In E. coli isolates from clinically healthy dogs, the predominant genes were blaTEM (16.7%), tetA (13.3%), tetB (6.7%), aadB (6.7%), and qnr (6.7%).

In Klebsiella spp. (n = 13), the most prevalent genes included blaTEM (46.2%), OXA (30.8%), tetB (30.8%), aphA1 (23.1%), qepA (15.4%), and SUL1/SUL3 (15.4% each).

Overall, β-lactamase genes (blaTEM and OXA) were detected in 30 cases (38.5% of all the isolates), aminoglycoside resistance genes (StrA, StrB, aadB, and aphA1) were detected in 28 cases (35.9%), tetracycline resistance genes (tetA and tetB) were detected in 19 cases (24.4%), sulfonamide resistance genes (SUL1 and SUL3) were detected in 10 cases (12.8%), and fluoroquinolone resistance genes (qepA and qnr) were detected in 9 cases (11.5%).

Molecular analysis of S. aureus isolates revealed that genes encoding resistance to β-lactam antibiotics were the most frequently detected. The blaZ gene was detected in 12 isolates (22.6%) and was more frequently detected in dogs with parvoviral enteritis (24.1%) than in clinically healthy dogs (20.8%). The mecA gene, associated with methicillin resistance (MRSA), was not detected in any of the samples (Table 9).

Among the macrolide resistance genes, ermC (7.5%) and ermB (7.5%) were detected, and their distributions were similar between the groups. Aminoglycoside resistance was mediated by the genes aac(6′)-aph(2″) (5.7%) and aph(3′) (7.5%).

Tetracycline resistance genes were detected in a considerable number of isolates: tetK in 7 isolates (13.2%) and tetM in 4 isolates (7.5%). The prevalence of these genes was greater in dogs with parvoviral enteritis (tetK: 17.2%; tetM: 10.3%) than in clinically healthy dogs (tetK: 8.3%; tetM: 4.2%).

No sulfonamide resistance genes (dfrG or dfrK) were detected in the S. aureus isolates examined.

The correlations between the presence of resistance genes and phenotypic resistance in bacterial isolates from dogs was analysed (Table 10).

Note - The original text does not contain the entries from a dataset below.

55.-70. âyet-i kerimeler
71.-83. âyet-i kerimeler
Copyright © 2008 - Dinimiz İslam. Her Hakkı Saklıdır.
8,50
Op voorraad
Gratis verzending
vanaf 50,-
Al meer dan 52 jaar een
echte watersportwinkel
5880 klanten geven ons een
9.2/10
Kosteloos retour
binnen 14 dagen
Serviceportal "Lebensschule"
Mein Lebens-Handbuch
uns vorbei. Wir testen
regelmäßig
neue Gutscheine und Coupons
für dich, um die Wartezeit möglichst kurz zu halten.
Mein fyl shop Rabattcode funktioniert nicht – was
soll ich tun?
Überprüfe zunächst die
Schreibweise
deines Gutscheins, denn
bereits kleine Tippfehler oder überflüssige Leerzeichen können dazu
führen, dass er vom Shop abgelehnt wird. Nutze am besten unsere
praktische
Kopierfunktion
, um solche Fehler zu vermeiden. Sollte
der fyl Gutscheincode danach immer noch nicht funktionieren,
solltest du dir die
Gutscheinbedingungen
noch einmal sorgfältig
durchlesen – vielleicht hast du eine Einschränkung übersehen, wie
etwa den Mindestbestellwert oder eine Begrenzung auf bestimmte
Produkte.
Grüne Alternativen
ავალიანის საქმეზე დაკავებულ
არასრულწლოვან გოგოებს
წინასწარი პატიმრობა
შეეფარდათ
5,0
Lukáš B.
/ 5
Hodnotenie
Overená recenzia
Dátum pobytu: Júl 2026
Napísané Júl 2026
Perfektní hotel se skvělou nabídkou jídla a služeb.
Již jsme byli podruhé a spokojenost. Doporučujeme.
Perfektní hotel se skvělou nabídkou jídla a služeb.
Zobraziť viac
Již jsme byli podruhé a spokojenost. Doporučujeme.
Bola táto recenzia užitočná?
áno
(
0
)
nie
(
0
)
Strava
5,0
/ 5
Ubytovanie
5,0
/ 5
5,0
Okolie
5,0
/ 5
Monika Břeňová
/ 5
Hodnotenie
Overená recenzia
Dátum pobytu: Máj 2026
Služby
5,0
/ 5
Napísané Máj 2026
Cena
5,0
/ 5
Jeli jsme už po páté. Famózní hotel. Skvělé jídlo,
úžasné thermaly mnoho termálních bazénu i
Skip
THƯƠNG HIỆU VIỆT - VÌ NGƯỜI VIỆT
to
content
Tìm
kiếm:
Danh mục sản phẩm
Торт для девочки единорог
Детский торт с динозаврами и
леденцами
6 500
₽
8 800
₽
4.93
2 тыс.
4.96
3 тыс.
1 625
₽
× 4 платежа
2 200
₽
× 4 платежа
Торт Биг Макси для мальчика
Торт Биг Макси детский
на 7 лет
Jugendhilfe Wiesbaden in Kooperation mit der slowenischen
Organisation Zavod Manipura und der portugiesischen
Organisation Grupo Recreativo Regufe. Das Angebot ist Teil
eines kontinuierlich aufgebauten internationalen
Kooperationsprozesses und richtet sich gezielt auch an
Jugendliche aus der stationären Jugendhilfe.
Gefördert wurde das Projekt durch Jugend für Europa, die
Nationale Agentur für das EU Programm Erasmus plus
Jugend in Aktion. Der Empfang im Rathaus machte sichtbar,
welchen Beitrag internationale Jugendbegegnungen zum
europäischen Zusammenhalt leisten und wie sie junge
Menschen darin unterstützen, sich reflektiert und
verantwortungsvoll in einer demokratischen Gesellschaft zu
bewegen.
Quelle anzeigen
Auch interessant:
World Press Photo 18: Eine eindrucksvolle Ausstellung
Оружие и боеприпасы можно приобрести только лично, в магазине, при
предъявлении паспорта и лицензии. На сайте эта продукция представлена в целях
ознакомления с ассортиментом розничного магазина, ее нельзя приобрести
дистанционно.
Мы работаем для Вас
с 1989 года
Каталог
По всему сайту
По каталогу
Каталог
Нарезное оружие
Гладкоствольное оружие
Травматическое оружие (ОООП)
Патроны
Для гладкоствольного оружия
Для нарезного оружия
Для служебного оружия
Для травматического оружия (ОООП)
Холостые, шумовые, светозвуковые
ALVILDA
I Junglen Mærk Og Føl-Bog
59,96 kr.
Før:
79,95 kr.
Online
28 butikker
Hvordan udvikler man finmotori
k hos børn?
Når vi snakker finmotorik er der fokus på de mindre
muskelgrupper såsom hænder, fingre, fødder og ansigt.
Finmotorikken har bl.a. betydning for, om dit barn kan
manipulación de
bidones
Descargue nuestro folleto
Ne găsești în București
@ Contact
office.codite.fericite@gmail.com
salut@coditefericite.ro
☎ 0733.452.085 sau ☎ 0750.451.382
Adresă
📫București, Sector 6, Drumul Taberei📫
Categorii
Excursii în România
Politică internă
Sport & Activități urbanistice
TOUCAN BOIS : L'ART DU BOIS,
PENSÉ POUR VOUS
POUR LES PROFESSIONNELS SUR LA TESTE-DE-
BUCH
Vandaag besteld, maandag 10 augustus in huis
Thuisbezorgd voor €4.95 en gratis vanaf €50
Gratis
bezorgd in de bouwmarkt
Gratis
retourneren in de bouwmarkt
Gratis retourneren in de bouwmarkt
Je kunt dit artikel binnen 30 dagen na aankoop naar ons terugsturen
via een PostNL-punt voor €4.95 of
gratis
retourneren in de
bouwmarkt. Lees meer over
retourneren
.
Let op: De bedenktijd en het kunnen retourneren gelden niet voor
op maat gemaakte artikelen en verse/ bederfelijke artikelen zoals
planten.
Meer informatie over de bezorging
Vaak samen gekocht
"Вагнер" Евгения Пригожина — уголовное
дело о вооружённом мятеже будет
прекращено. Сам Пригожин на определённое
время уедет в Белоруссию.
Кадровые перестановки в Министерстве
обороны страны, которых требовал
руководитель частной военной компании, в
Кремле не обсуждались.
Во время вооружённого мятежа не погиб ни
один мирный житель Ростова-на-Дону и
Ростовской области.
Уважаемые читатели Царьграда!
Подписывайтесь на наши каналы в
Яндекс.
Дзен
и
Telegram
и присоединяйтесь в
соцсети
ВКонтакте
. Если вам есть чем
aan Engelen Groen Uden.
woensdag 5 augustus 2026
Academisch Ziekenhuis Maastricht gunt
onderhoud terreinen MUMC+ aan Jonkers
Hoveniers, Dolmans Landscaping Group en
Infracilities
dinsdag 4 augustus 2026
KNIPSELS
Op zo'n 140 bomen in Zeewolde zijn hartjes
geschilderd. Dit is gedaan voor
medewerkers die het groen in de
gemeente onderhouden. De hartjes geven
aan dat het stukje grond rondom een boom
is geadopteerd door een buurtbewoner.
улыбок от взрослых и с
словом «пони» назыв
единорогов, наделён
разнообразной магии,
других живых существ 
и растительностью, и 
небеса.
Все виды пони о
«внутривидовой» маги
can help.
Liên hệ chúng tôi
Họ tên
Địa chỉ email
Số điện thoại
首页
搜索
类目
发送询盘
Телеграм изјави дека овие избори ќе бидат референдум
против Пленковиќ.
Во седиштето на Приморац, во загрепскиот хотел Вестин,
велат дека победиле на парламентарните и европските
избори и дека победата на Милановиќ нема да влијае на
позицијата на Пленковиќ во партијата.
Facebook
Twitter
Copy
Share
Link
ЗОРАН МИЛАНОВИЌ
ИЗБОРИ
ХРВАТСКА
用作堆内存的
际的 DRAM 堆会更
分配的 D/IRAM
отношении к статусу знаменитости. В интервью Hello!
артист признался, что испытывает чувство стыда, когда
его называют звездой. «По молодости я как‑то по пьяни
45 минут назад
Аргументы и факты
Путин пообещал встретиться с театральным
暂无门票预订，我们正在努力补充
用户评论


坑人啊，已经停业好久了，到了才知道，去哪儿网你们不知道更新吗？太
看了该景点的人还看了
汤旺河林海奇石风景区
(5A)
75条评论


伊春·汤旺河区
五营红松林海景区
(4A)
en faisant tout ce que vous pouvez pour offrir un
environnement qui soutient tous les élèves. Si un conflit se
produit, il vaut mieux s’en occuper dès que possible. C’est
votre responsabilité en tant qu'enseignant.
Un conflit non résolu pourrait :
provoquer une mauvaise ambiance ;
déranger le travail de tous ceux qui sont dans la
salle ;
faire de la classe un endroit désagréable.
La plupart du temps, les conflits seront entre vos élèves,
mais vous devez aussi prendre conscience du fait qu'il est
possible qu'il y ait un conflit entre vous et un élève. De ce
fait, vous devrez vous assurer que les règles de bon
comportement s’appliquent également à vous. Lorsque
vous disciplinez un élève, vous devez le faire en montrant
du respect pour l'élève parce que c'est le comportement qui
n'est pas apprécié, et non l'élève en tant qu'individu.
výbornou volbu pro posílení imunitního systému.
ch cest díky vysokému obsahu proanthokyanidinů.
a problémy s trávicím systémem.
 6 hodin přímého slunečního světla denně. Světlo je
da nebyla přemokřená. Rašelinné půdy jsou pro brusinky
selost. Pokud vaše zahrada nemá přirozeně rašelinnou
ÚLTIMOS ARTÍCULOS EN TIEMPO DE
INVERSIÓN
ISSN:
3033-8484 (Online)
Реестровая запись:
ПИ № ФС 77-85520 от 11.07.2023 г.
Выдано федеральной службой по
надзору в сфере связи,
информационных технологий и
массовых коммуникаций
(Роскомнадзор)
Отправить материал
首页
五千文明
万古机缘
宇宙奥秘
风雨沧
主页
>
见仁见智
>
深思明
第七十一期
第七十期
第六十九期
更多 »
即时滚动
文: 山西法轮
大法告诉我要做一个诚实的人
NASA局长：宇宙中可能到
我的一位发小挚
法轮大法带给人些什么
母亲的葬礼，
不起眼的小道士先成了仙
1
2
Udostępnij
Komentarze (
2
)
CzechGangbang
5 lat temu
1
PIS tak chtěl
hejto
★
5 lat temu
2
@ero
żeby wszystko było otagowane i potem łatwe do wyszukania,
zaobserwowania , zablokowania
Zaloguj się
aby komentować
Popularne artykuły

High concordance between the genotype and phenotype was revealed for β-lactams: blaTEM and blaZ showed a compliance of 88.9–100% (OR 9.78–98.53; p < 0.001). Significant overlap was also noted for the aminoglycoside-associated determinants aac(6)-aph2 and aadB (100% compliance; p < 0.01), as well as for the genes sul1, sul3, tetA, tetB and tetK, which confer resistance to sulfonamides and tetracyclines (90–100% compliance; p < 0.01). The qnrA and ermC genes were also significantly associated with resistance to fluoroquinolones and macrolides, respectively. Thus, most of the studied determinants have high diagnostic significance for predicting phenotypic resistance in bacterial isolates from dogs.

Chromogenic media were used to isolate and identify E. coli STEC and O157, enabling clear differentiation between Shiga toxin-producing E. coli (STEC) and serotype O157: H7 verotoxin-producing E. coli.

Among the 65 E. coli isolates, Shiga toxin-producing strains (STECs) were identified in six cases (9.2%)—four strains from dogs with parvoviral enteritis and two from clinically healthy animals. In addition, E. coli O157: H7—a strain of high epidemiological significance—was detected in one dog with confirmed CPV-2 infection.

The enterotoxigenic properties of the S. aureus isolates were evaluated using an enzyme-linked immunosorbent assay (ELISA). Differences were observed in the ability to produce enterotoxins A, B, C, D, and E. Among the 53 S. aureus isolates, the ability to produce enterotoxins (SEA-SEE) was detected in two strains (3.8%), both of which were isolated from dogs with parvoviral enteritis, with one producing enterotoxin D and the other, enterotoxin E. The remaining isolates (n = 51; 96.2%) were nonenterotoxigenic.